DATASET CONTENT »
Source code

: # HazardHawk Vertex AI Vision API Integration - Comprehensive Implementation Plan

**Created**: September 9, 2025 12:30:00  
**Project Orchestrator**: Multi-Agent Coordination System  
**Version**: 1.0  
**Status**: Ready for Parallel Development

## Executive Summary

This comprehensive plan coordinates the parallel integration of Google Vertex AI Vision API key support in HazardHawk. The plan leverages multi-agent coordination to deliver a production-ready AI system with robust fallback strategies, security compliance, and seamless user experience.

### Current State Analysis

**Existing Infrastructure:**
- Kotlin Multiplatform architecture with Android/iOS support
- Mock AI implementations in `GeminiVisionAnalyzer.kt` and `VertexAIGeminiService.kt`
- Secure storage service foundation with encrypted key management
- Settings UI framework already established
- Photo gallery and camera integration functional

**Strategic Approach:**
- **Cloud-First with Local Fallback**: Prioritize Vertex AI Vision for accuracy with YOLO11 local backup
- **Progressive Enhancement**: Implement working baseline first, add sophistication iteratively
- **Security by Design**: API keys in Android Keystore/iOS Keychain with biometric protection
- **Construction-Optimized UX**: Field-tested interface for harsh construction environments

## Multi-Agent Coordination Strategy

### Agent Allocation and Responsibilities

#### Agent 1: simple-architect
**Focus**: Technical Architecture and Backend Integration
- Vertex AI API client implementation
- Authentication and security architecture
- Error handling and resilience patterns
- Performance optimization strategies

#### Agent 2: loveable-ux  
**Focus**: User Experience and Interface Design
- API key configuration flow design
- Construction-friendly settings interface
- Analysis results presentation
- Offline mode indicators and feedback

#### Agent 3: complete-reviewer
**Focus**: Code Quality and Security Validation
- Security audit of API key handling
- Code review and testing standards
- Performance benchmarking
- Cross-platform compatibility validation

* * *

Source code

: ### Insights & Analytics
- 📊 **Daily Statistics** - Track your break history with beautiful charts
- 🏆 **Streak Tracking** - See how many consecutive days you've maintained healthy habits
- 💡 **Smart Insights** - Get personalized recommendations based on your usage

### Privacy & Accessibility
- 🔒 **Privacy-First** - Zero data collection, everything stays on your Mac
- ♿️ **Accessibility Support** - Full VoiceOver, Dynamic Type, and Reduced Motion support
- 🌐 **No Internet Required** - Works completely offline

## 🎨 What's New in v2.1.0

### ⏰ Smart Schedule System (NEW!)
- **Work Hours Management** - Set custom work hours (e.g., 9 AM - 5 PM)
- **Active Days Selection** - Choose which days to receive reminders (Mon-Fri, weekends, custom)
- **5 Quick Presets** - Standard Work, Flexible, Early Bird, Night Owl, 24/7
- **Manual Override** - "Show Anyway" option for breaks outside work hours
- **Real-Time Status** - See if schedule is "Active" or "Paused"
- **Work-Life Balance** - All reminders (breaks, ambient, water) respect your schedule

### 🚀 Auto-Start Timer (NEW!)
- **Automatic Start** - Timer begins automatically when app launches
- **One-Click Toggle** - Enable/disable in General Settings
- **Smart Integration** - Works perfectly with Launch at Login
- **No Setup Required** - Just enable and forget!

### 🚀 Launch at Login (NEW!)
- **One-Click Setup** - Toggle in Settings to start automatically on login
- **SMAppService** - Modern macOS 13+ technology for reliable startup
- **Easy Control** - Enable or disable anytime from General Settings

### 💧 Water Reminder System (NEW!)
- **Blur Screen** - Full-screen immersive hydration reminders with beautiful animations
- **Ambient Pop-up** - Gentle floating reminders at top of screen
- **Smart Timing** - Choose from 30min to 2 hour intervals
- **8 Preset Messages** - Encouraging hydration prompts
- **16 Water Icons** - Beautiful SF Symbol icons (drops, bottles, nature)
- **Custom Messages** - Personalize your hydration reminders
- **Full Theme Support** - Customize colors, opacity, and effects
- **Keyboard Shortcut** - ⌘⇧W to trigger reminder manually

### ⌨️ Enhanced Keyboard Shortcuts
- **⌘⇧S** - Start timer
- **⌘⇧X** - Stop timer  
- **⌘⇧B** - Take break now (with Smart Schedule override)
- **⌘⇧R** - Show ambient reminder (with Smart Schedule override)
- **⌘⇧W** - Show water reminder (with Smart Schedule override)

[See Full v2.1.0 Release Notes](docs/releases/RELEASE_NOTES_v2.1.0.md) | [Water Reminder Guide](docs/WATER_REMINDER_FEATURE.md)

* * *

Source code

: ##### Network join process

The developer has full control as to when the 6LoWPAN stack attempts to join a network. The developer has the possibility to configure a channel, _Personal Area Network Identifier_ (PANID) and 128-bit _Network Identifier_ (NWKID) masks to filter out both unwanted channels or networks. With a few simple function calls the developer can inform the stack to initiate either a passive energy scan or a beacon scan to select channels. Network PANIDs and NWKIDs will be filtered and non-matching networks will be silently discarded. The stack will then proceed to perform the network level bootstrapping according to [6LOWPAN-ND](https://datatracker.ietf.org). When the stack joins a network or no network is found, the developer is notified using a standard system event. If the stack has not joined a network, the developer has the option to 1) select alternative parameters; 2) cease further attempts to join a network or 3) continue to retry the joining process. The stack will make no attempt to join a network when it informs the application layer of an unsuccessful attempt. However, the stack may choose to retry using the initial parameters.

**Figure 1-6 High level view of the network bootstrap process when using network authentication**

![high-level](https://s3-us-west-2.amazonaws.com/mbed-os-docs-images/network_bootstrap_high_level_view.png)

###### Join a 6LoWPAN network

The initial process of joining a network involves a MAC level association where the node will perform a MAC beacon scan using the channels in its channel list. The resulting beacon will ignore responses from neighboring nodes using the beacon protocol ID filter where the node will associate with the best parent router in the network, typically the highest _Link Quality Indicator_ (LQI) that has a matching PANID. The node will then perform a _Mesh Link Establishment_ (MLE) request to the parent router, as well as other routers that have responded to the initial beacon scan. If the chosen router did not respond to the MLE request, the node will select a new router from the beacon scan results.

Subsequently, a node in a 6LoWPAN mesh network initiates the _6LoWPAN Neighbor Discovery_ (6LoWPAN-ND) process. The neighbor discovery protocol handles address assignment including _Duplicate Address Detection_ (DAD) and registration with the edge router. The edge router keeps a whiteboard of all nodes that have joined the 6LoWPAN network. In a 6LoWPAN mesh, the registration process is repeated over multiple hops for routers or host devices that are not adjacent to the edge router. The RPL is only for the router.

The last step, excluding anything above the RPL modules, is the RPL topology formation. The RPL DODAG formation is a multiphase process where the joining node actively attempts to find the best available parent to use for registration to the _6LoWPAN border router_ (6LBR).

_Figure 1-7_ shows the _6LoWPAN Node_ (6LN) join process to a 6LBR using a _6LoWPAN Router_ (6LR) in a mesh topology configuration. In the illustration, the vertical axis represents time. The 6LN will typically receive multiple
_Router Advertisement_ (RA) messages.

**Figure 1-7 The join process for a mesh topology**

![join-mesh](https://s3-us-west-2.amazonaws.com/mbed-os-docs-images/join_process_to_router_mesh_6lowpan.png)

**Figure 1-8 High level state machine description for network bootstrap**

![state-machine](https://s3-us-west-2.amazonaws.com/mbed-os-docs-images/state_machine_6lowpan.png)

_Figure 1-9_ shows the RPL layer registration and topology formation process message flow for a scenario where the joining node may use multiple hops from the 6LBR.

PROMPT »
In the records above, locate every line with the string "simple" and copy it.

WRITTEN REPLY »
#### Agent 1: simple-architect
The developer has full control as to when the 6LoWPAN stack attempts to join a network. The developer has the possibility to configure a channel, _Personal Area Network Identifier_ (PANID) and 128-bit _Network Identifier_ (NWKID) masks to filter out both unwanted channels or networks. With a few simple function calls the developer can inform the stack to initiate either a passive energy scan or a beacon scan to select channels. Network PANIDs and NWKIDs will be filtered and non-matching networks will be silently discarded. The stack will then proceed to perform the network level bootstrapping according to [6LOWPAN-ND](https://datatracker.ietf.org). When the stack joins a network or no network is found, the developer is notified using a standard system event. If the stack has not joined a network, the developer has the option to 1) select alternative parameters; 2) cease further attempts to join a network or 3) continue to retry the joining process. The stack will make no attempt to join a network when it informs the application layer of an unsuccessful attempt. However, the stack may choose to retry using the initial parameters.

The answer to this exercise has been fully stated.